■ COMPLETE O SEGUINTE
1/ Altere, no texto sobre o balanço da Presidência Portuguesa, o trecho que abre com as palavras que contêm "2. A leitura" e fecha com "objectivos dessas iniciativas.", substituindo "enganosa" por "equívoca", e apresente o trecho resultante.
2/ Prossiga o texto sobre o balanço da Presidência Portuguesa a partir da última frase apresentada.

■ EXCERTO DA FONTE
^^^^^^^^
Balanço da Presidência Portuguesa e a Situação do País

BALANÇO DA PRESIDÊNCIA PORTUGUESA E A SITUAÇÃO DO PAÍS


Para a CGTP-IN, o balanço da Presidência Portuguesa da U.E. deve ser feito considerando três vertentes: (i) A definição de iniciativas, a sua concepção, direcção e formato; (ii) A leitura feita pelos meios políticos e económicos dominantes, assim como a produzida pela comunicação social; (iii) Os impactos na realidade em que os trabalhadores e a população portuguesas vivem.

1. A definição de iniciativas, sua concepção, direcção e formato surgiram como positivas, na medida em que transmitiram para o exterior a imagem de um Portugal com capacidade de iniciativa na condução de discussões importantes. Somos um pequeno e periférico país, com fracos desempenhos económicos e sociais e a Presidência Portuguesa conseguiu fazer passar, meramente no plano simbólico, uma imagem muito diferente.

2. A leitura que os meios políticos e económicos dominantes, mas sobretudo a comunicação social, fizeram das mais emblemáticas iniciativas da Presidência é, na maioria das vezes, enganosa, no sentido em que, pela sua superficialidade ou pela ausência de rigor nos conteúdos, acabou por mascarar os conteúdos objectivos dessas iniciativas.
^^^^^^^^
Entradas do conjunto de dados
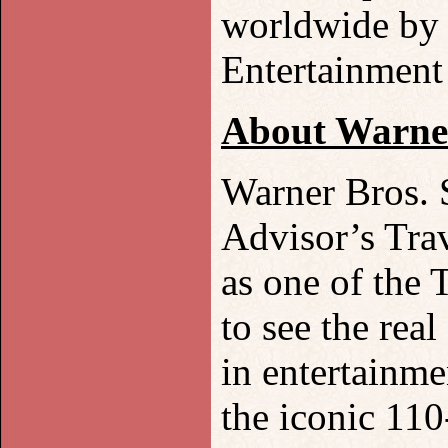
worldwide by 
Entertainmen
About Warner
Warner Bros. 
Advisor’s Tra
as one of the 
to see the rea
in entertainme
the iconic 110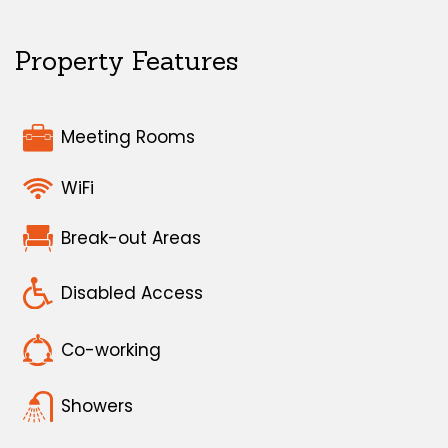
Property Features
Meeting Rooms
WiFi
Break-out Areas
Disabled Access
Co-working
Showers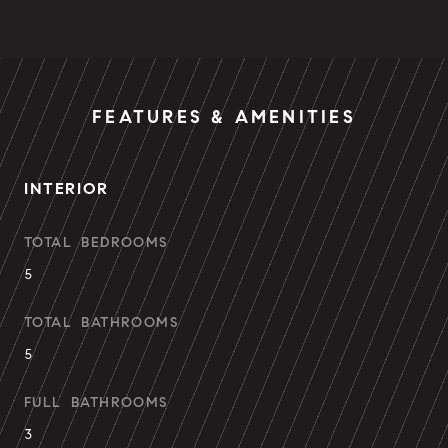
FEATURES & AMENITIES
INTERIOR
TOTAL BEDROOMS
5
TOTAL BATHROOMS
5
FULL BATHROOMS
3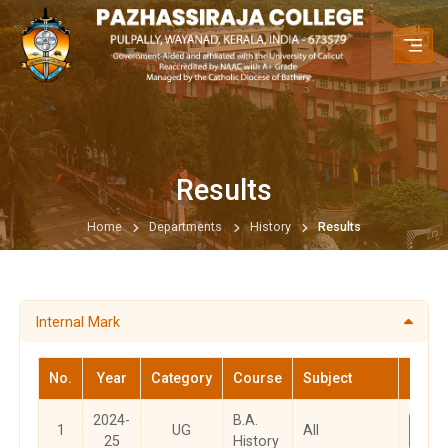
Results
Home
Departments
History
Results
Internal Mark
No.
Year
Category
Course
Subject
M
2024-
B.A.
1
UG
All
Vi
25
History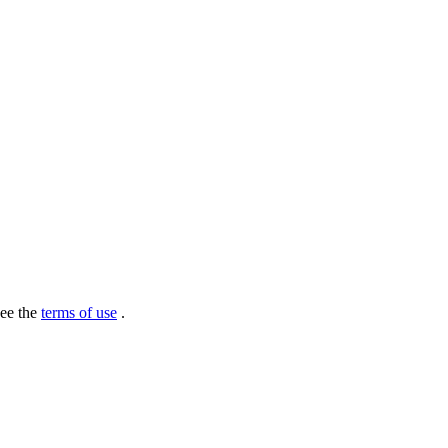
see the
terms of use
.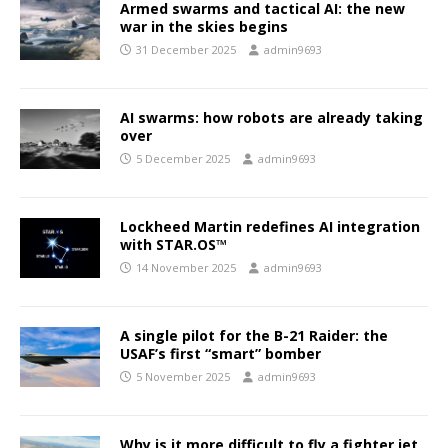
Armed swarms and tactical AI: the new
war in the skies begins
31 December 2025
admin9693
AI swarms: how robots are already taking
over
5 December 2025
admin9693
Lockheed Martin redefines AI integration
with STAR.OS™
14 November 2025
admin9693
A single pilot for the B-21 Raider: the
USAF’s first “smart” bomber
5 November 2025
admin9693
Why is it more difficult to fly a fighter jet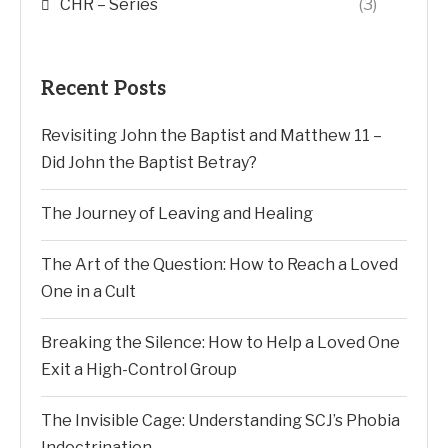
CHR – Series
(3)
Recent Posts
Revisiting John the Baptist and Matthew 11 –
Did John the Baptist Betray?
The Journey of Leaving and Healing
The Art of the Question: How to Reach a Loved
One in a Cult
Breaking the Silence: How to Help a Loved One
Exit a High-Control Group
The Invisible Cage: Understanding SCJ’s Phobia
Indoctrination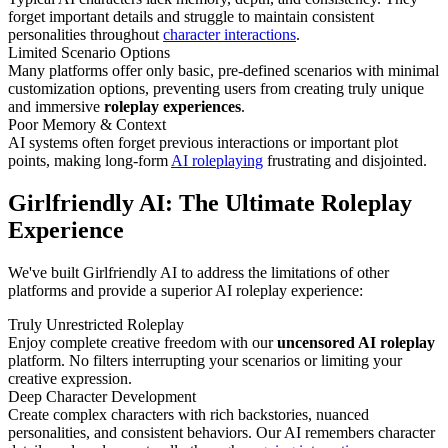
forget important details and struggle to maintain consistent
personalities throughout
character interactions
.
Limited Scenario Options
Many platforms offer only basic, pre-defined scenarios with minimal
customization options, preventing users from creating truly unique
and immersive
roleplay experiences
.
Poor Memory & Context
AI systems often forget previous interactions or important plot
points, making long-form
AI roleplaying
frustrating and disjointed.
Girlfriendly AI: The Ultimate Roleplay
Experience
We've built Girlfriendly AI to address the limitations of other
platforms and provide a superior AI roleplay experience:
Truly Unrestricted Roleplay
Enjoy complete creative freedom with our
uncensored AI roleplay
platform. No filters interrupting your scenarios or limiting your
creative expression.
Deep Character Development
Create complex characters with rich backstories, nuanced
personalities, and consistent behaviors. Our AI remembers character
^^^^^^^^
■ AS SUAS RESPOSTAS
1/
2. A leitura que os meios políticos e económicos dominantes, mas sobretudo a comunicação social, fizeram das mais emblemáticas iniciativas da Presidência é, na maioria das vezes, equívoca, no sentido em que, pela sua superficialidade ou pela ausência de rigor nos conteúdos, acabou por mascarar os conteúdos objectivos dessas iniciativas.

2/
-        Foi o caso da Cimeira U.E. / África, em que os nossos parceiros africanos recusaram os termos dos Acordos que a U.E. lhes propôs, visto consubstanciarem, em relação aos mercados dos Serviços Agrícolas, a mesma receita que estes já haviam recusado no âmbito das negociações da OMC. Contudo, não foi esta a essência da leitura que passou.

-        Foi assim na Cimeira do Diálogo Social, com Governos e patronato Europeus a serem “mais papistas que o Papa” na interpretação do Acordo dos Parceiros Sociais Europeus sobre Flexigurança, que em nada autoriza as conclusões tornadas públicas com pompa e circunstância no final dos trabalhos. Entretanto, a interpretação transmitida serviu para atacar os trabalhadores e o movimento sindical.

-        E que dizer das iniciativas (CIG e assinatura do Tratado nos Jerónimos) em redor do Tratado de Lisboa, tentando fazer passar a ideia de que estarão resolvidos os problemas políticos internos, e de relações com terceiros, “ultrapassado que estaria o impasse que durante anos paralisou a U.E.”, quando, na realidade, a questão de fundo se situa, por um lado, na condenação crescente dos povos quanto ao caminho e políticas que vêm sendo seguidas no processo de construção europeia e, por outro, no imediato, a forma como cada Estado Membro vais proceder à ratificação do mesmo.

Esta questão é tanto mais importante quanto se sabe haver uma clara tendência para afastar os povos do debate e da decisão, num quadro em que estão em jogo questões tão importantes como a transferência de fatias significativas de soberania de cada Estado e uma nova forma de realizar a gestão política futura da U.E.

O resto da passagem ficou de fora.